**WORK ORDER**
The answer must be a single number: the count of lines below that contain the string "size".

**MATERIAL FOR THE TASK**
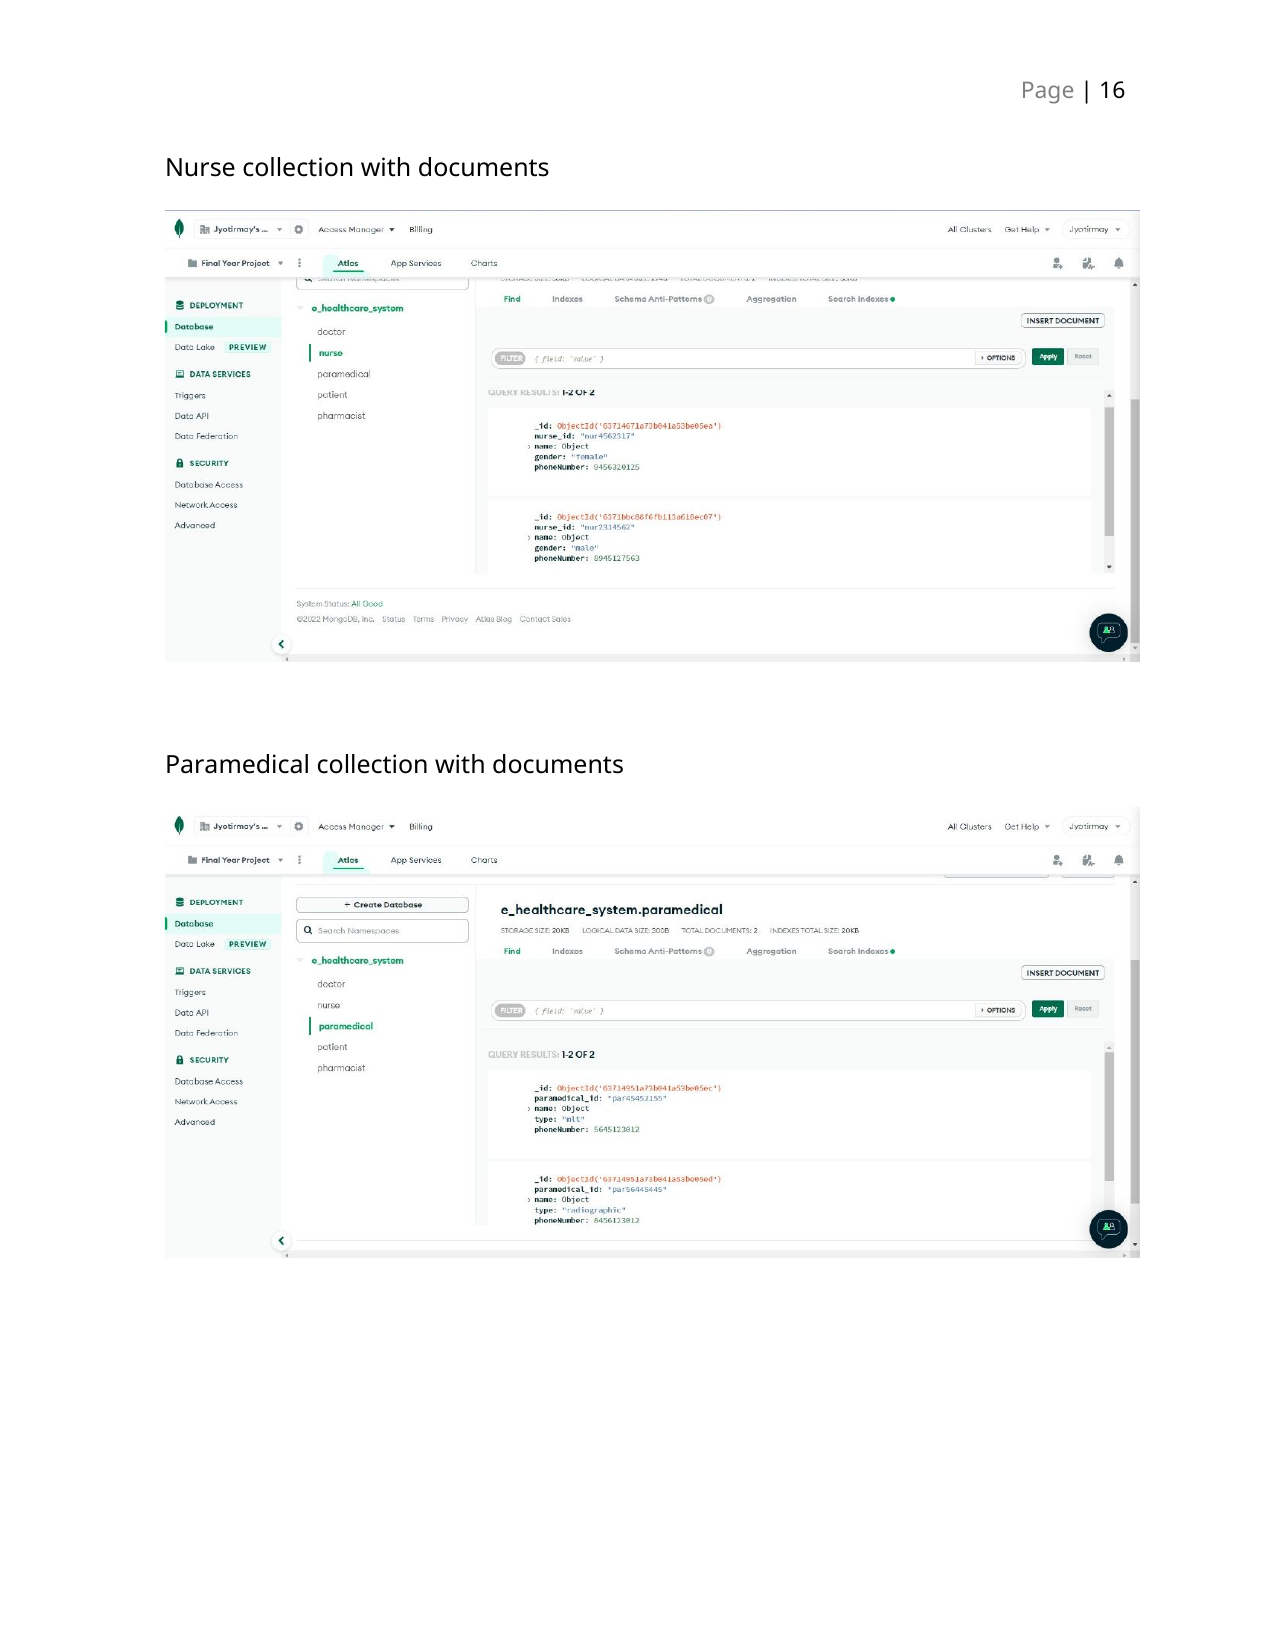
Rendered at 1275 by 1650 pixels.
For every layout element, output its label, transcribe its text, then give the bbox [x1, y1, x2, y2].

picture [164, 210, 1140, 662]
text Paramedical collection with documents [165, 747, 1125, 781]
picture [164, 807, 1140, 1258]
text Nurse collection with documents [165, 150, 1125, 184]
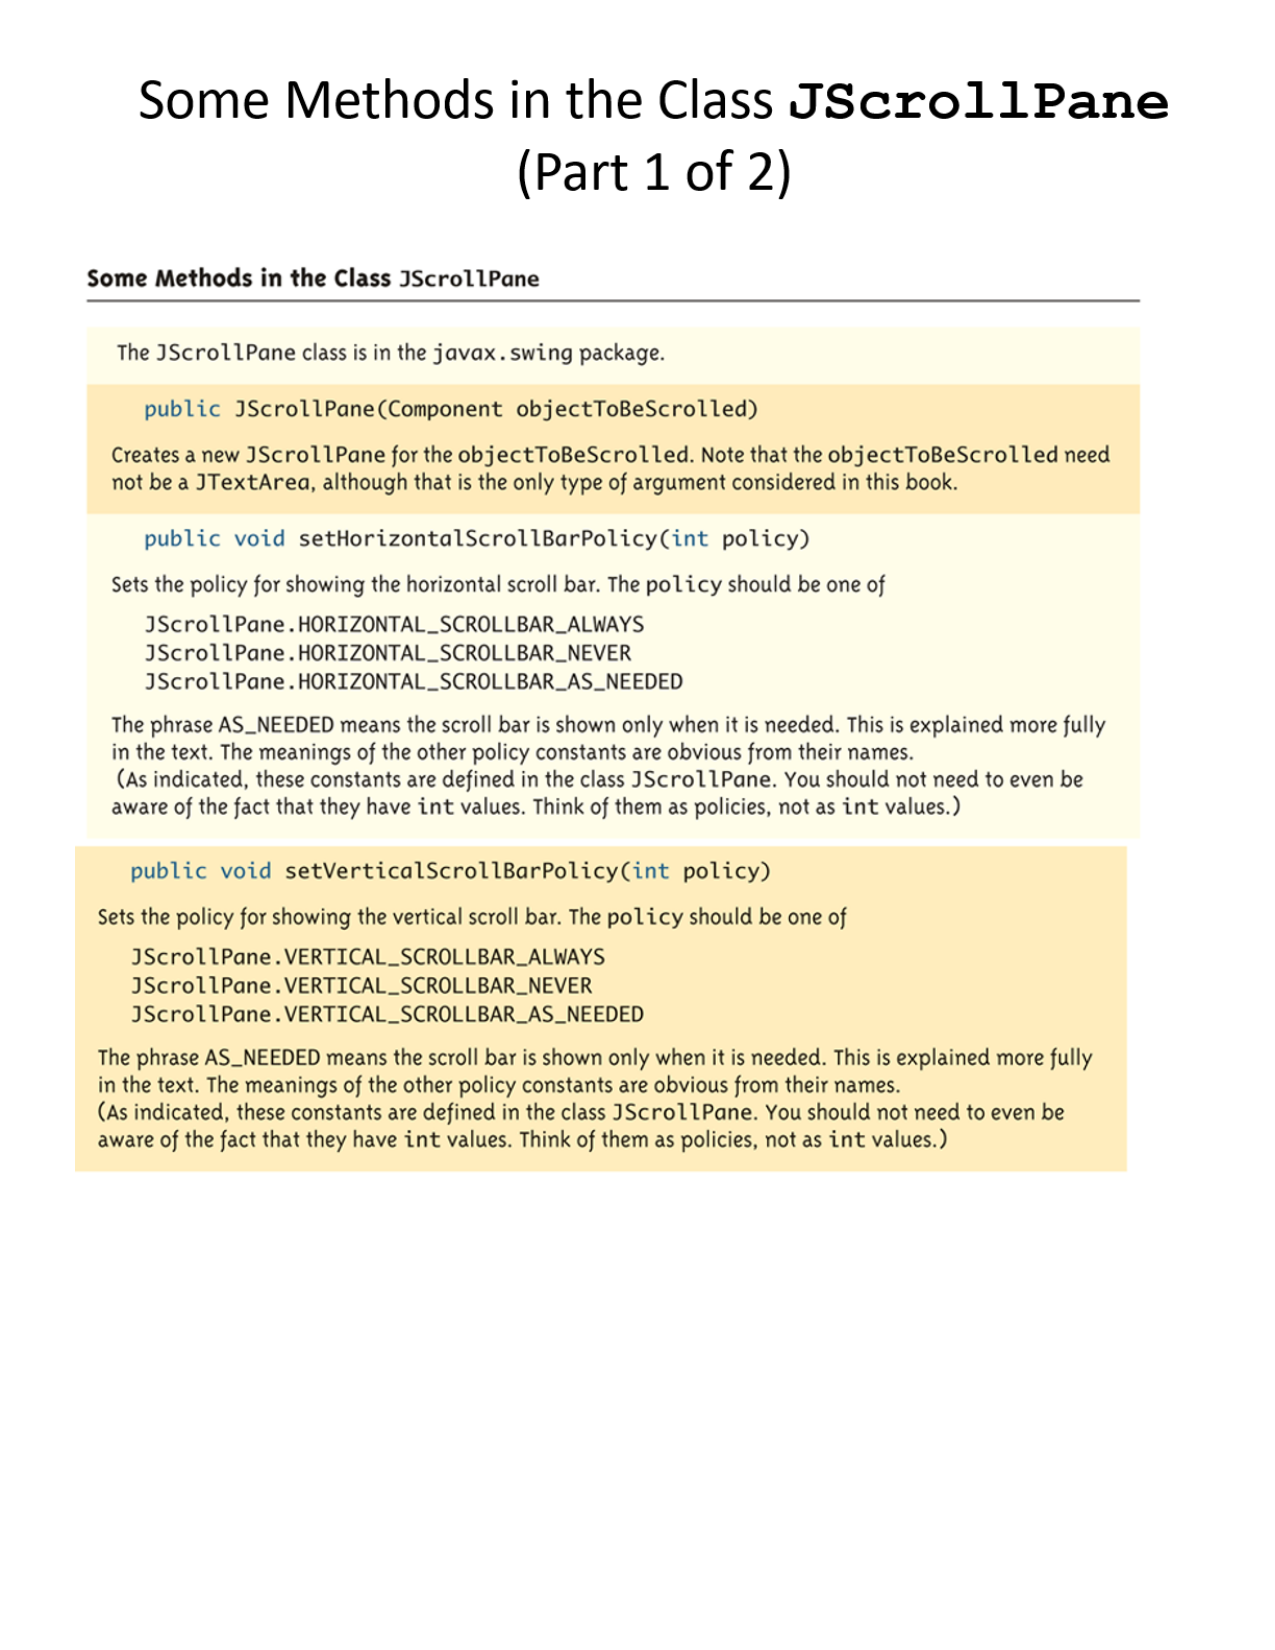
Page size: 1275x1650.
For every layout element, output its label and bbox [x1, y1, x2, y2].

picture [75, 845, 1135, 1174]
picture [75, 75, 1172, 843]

---

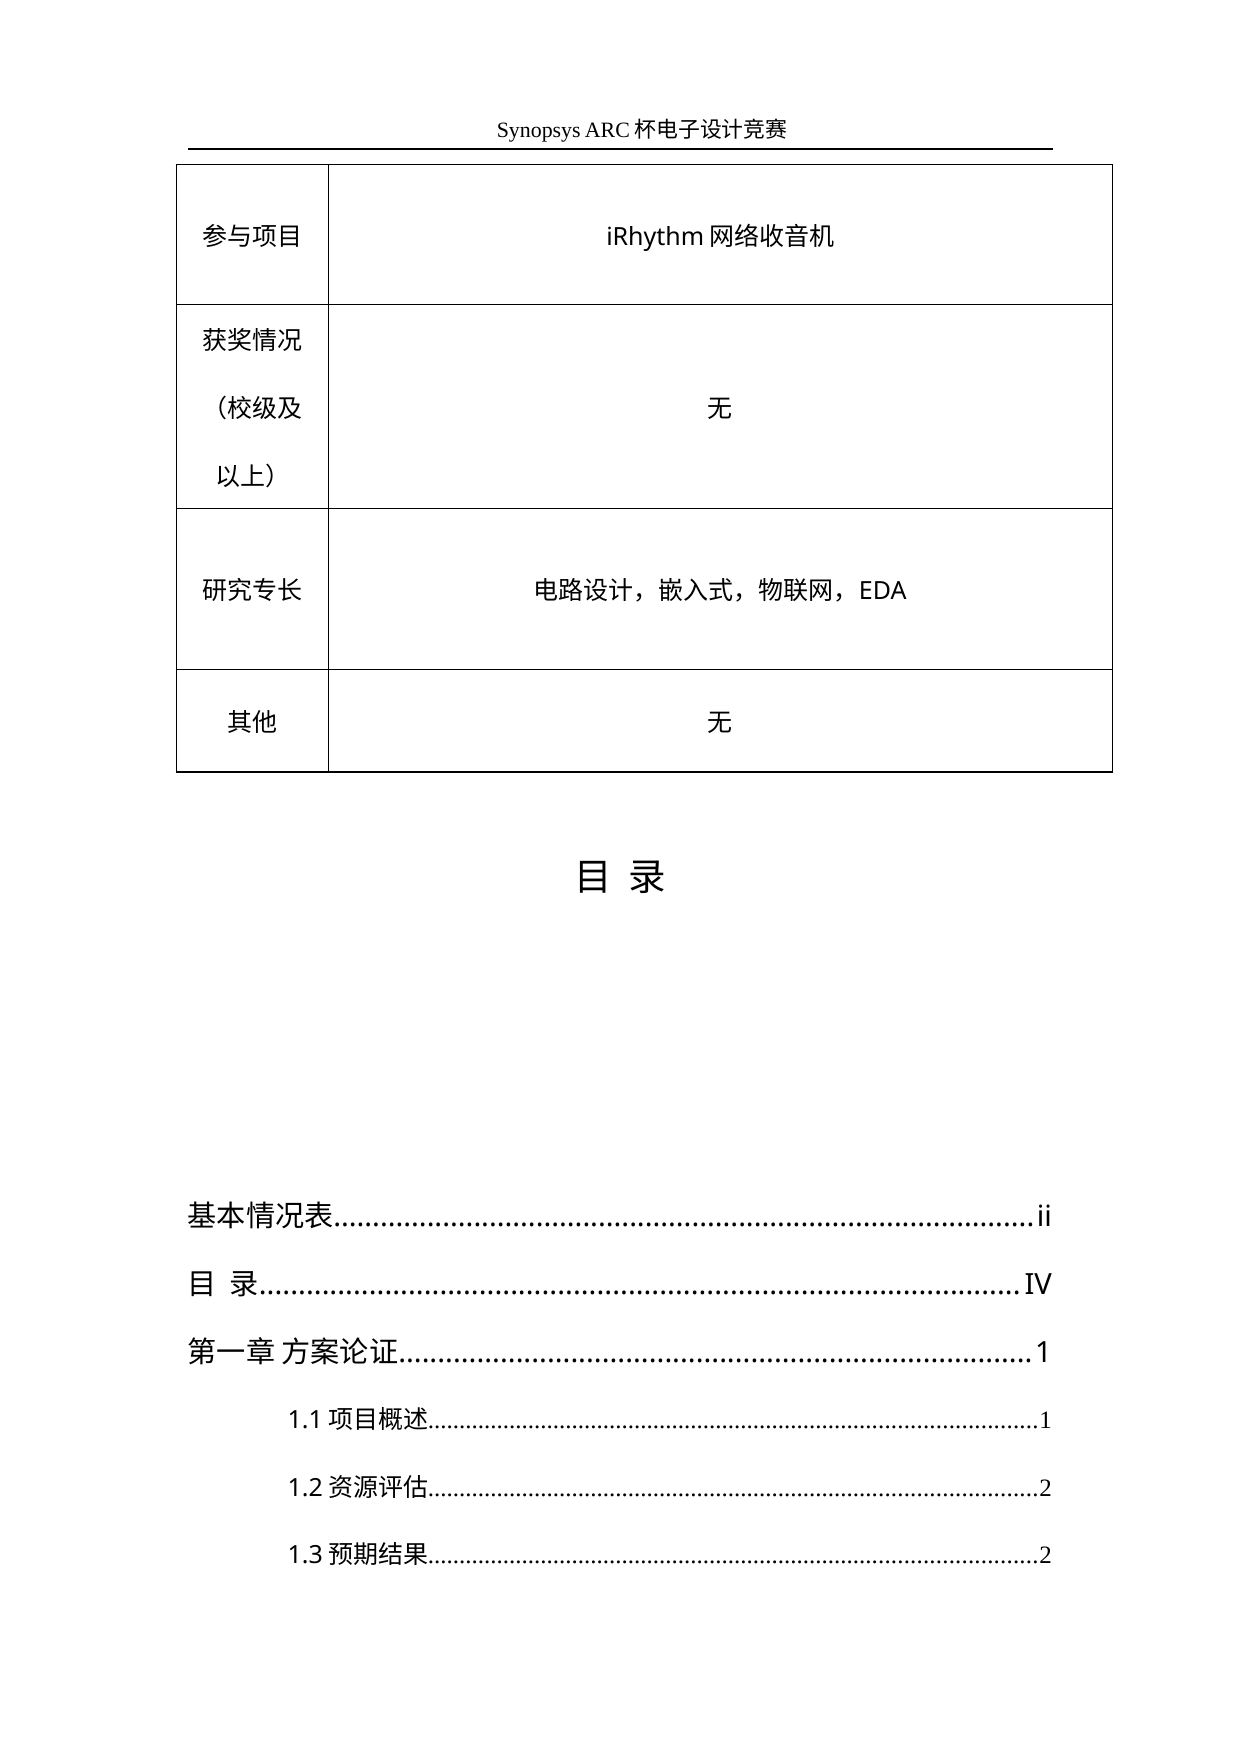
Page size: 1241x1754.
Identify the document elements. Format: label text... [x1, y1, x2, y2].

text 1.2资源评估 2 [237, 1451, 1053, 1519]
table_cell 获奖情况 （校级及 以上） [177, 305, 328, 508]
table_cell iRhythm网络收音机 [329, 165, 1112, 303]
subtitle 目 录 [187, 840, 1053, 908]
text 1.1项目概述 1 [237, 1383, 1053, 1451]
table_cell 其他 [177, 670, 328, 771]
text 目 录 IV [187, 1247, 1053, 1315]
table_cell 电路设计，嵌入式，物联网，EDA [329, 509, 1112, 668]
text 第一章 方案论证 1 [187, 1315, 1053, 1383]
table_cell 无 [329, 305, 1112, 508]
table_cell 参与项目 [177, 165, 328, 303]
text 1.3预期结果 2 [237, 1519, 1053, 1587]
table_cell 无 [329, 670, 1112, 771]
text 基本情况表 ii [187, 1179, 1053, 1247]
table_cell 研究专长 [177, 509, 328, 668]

**RESULT OF THE TASK**
2